Blogger Mary said...

Must admit my first thought is

Woah Nelly!

Schemas are not a theory of everything. As Tina Bruce pointed out, they have a range. I'm sensing a bit of over-reaching, so I'm going to need more convincing about the animal thing.

What seems to be at issue is the form vs content thing. Schemas are "form" - things that wrap around and transcend "content", binding them together into new wholes. So are you asking if content can transform itself into a whole new form due to the level of passion (neural connections? flow"ness") it generates? Cause that to me seems to be a different theory. Which of course is quite interesting in itself.
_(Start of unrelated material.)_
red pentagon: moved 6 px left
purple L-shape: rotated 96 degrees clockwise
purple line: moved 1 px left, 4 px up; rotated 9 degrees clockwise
So yes, the levels of abstraction does it for me, but not that passionate repeated thinking about anything makes it schematic. My schemas are verbs, not nouns. And verbing nouns like I just did is....well, you know.

10:09 PM  
Blogger Susan Harper said...

Yes, this is starting to make some sense! Schemas are verbs not nouns! That feels exactly right. I'd suspect they're verbs acting at a certain level of abstraction (a level that's a bit like "about relationships, space, and time").

I've only just started thinking about content-passion: Josie and Liam's animals and there was that child who was into birth too. I'll let you know if I make any progress. I know about myself that I like to work with soft media rather than hard ones and with concepts, words, and people, no matter which schema's dominant at the time.

11:05 AM  
Anonymous Anonymous said...

I recommend you read a book called "The Web of Life" by Fritjof Capra. He is interested in some of the same concepts as you.